Whereas HLA-B27 does not seem to influence the severity of ankylosing spondylitis,43 in psoriatic spondylarthropathy it may determine not only susceptibility to the condition but also its clinical expression.44 It correlates most strongly with isolated axial disease and it may confer some protection against peripheral joint erosions.
Patients with Reiter’s disease and Yersinia and Salmonella triggered reactive arthritis who are HLA-B27 positive have more severe acute disease, more extra-articular features and more frequent chronic back pain and sacro-iliitis.45,46 In C. trachomatis reactive arthritis, more severe or chronic disease could be due to lower concentrations of interferon-γ in the synovial fluid of patients who are HLA-B27 positive than those who are HLA-B27 negative, with consequent impaired clearance of infective agents.47
With regard to cardiac disease, the relative risk that a HLA-B27 positive man will need a permanent pacemaker has been calculated to be 6.7 compared with a man who has other B alleles.37 This association is not, however, present in female patients.
A poor outcome of back surgery has been found in patients possessing HLA-B27.48 Whether this was because a substantial number of patients operated on had spondarthritis rather than mechanical back pain, or because HLA-B27 predisposes to a poor outcome in back surgery, was not clear.
Atlanto-axial subluxation can occur in both rheumatoid arthritis and ankylosing spondylitis.
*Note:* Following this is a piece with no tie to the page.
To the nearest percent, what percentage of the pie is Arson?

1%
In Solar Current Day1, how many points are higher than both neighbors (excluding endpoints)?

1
Compared with HLA-B27 negative patients, HLA-B27 positive patients with rheumatoid arthritis have about twice the risk of developing subluxation of the cervical spine and an almost threefold risk of subaxial subluxation.49,50 Thus, HLA-B27 may transpire to be a useful prognostic indicator for the later development of instability of the cervical spine and its complications in rheumatoid arthritis.
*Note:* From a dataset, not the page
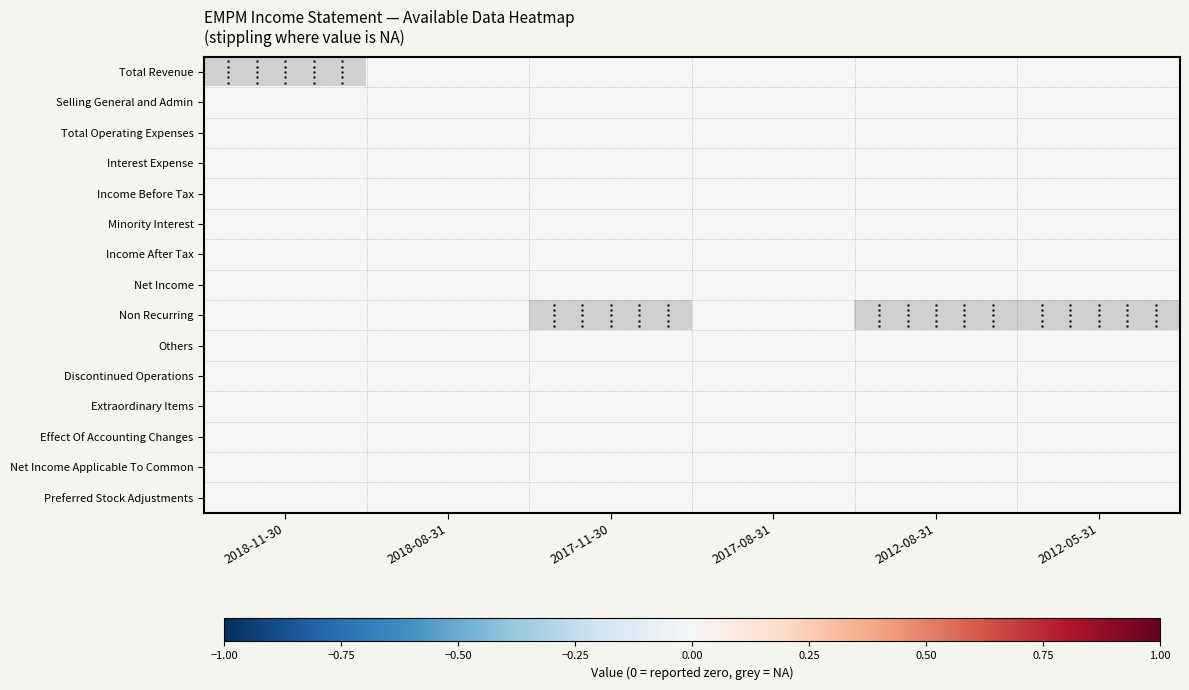

How many categories are shown in the chart?

6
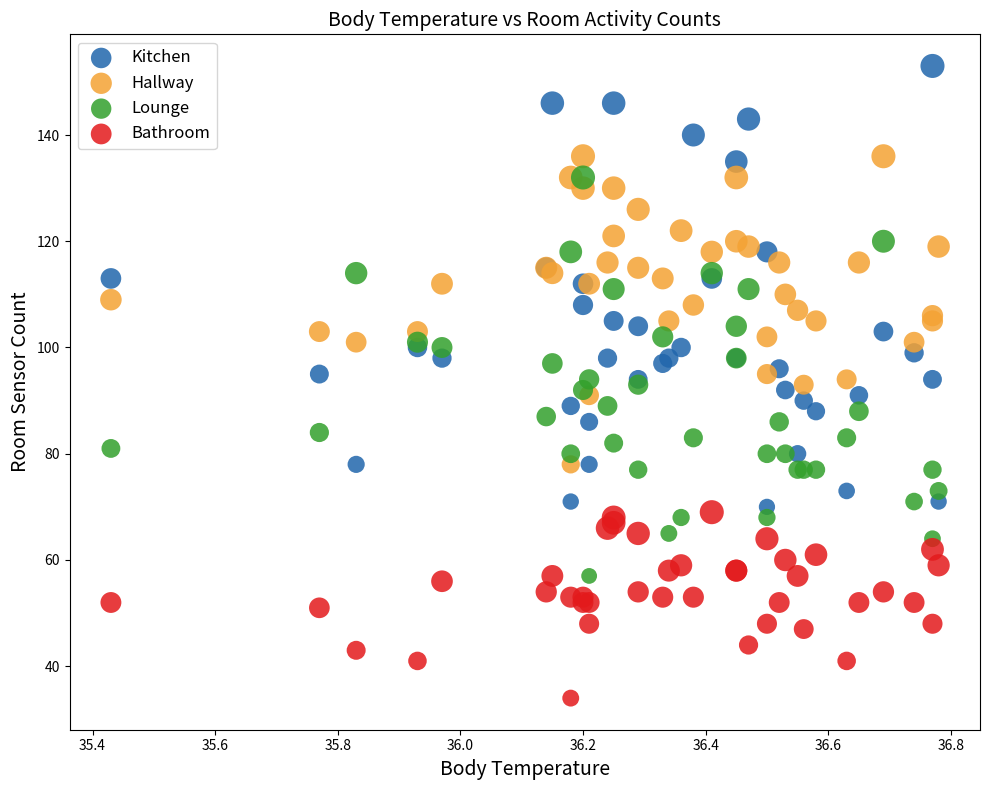

Which series has the widest spread of Y values?

Kitchen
The discovery of the link between HLA-B27 and a large family of inflammatory rheumatic diseases was one of the seminal advances in rheumatology in the last century. Associations have subsequently been identified with other musculoskeletal and non-rheumatic diseases. The distinction between the disease-associated and non-associated subtypes may give an insight into precisely how HLA-B27 contributes to pathogenesis in the seronegative spondarthritides, whilst some of the pathogenesis hypotheses may help to elucidate the mechanisms of disease susceptibility, initiation and progression. New ways to employ HLA-B27 as a diagnostic and prognostic aid will continue to emerge.